O governo chinês, por outro lado, cria oportunidades para pequenas empresas testarem tecnologias inovadoras sem terem de atender a regulação vigente de forma integral —o modelo é chamado de sandbox regulatório e visa incentivar a inovação, de acordo com Luca Belli, da FGV.

Que usos de IA já estão sendo feitos no país sem que haja uma regulação prévia?

No Brasil, tecnologias de inteligência artificial já são empregadas para calcular pontuações de crédito em instituições financeiras, selecionar currículos de candidatos e em algoritmos de redes sociais, como o TikTok.

Governos locais também contratam esses serviços. O estado de São Paulo usa tecnologia de reconhecimento facial para monitorar a linha 3 do Metrô. A prefeitura da capital paulista tem tentado implementar um sistema de monitoramento com 20 mil câmeras embarcadas com dispositivos de inteligência artificial, que pode violar direitos de minorias, de acordo com Tribunal de Contas Municipal.

A Secretaria de Segurança Pública do Distrito Federal também usa inteligência artificial para aumentar a precisão de tornozeleiras eletrônicas e emissão de alertas em caso de comportamento anormal de detentos.

Reconhecimento facial, algumas ferramentas de moderação de conteúdo usadas em redes sociais, e em alguns casos esses sistemas são usados até no âmbito de serviços públicos.
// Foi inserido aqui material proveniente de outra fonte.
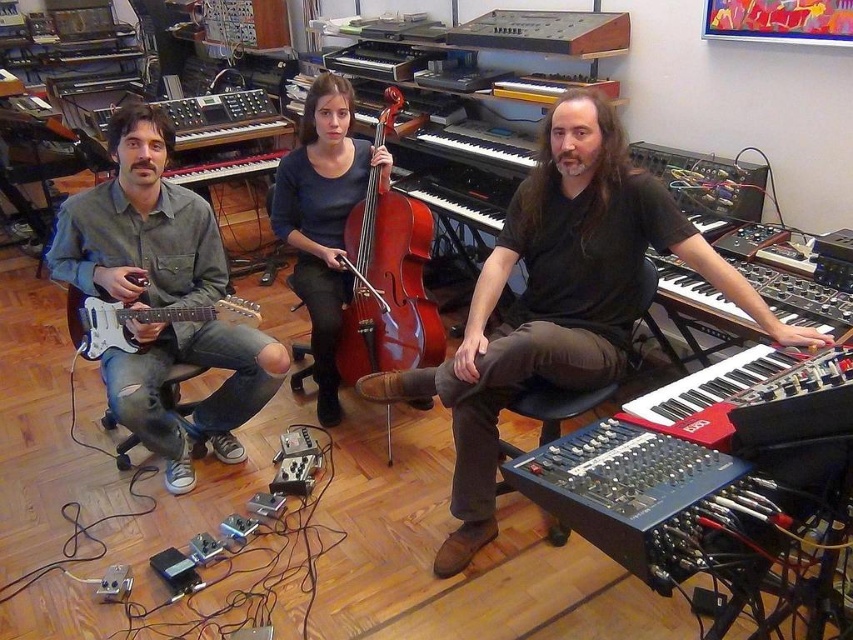
Does matte black guitar at left have a smaller size compared to matte dark blue sweater at center?

No.

Locate an element on the screen. The width and height of the screenshot is (853, 640). matte black guitar at left is located at coordinates tap(138, 227).

Who is taller, black matte keyboard at center or brown matte cello at center?

black matte keyboard at center is taller.

Does point (541, 291) lie in front of point (347, 262)?

Yes, point (541, 291) is in front of point (347, 262).

In order to click on black matte keyboard at center in this screenshot , I will do `click(560, 300)`.

Can you confirm if brown matte cello at center is thinner than matte white electric guitar at left?

Indeed, brown matte cello at center has a lesser width compared to matte white electric guitar at left.

Describe the element at coordinates (387, 285) in the screenshot. I see `brown matte cello at center` at that location.

This screenshot has height=640, width=853. Find the location of `brown matte cello at center`. brown matte cello at center is located at coordinates (387, 285).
Enquanto não se aprova um marco legal, quem regula a IA no Brasil?

Órgãos estatais precisam fazer valer a legislação vigente. A ANPD (Autoridade Nacional de Proteção de Dados), por exemplo, precisa acompanhar o tratamento dos dados utilizados para treinar redes neurais por trás dos novos algoritmos.

Segundo a diretora do conselho diretor da ANPD (Autoridade Nacional de Proteção de Dados), Miriam Wimmer, a ANPD pode escolher regulamentar práticas em inteligência artificial ou apenas expedir guias, recomendações e orientações práticas para facilitar o cumprimento da LGPD (Lei Geral de Proteção de Dados) por parte das organizações. Isso ainda não está definido.

Cade (Conselho Administrativo de Defesa Econômica), Senacon (Secretaria Nacional do Consumidor), Anatel (Agência Nacional de Telecomunicações) e Justiça do Trabalho têm de fazer o mesmo nas suas respectivas áreas.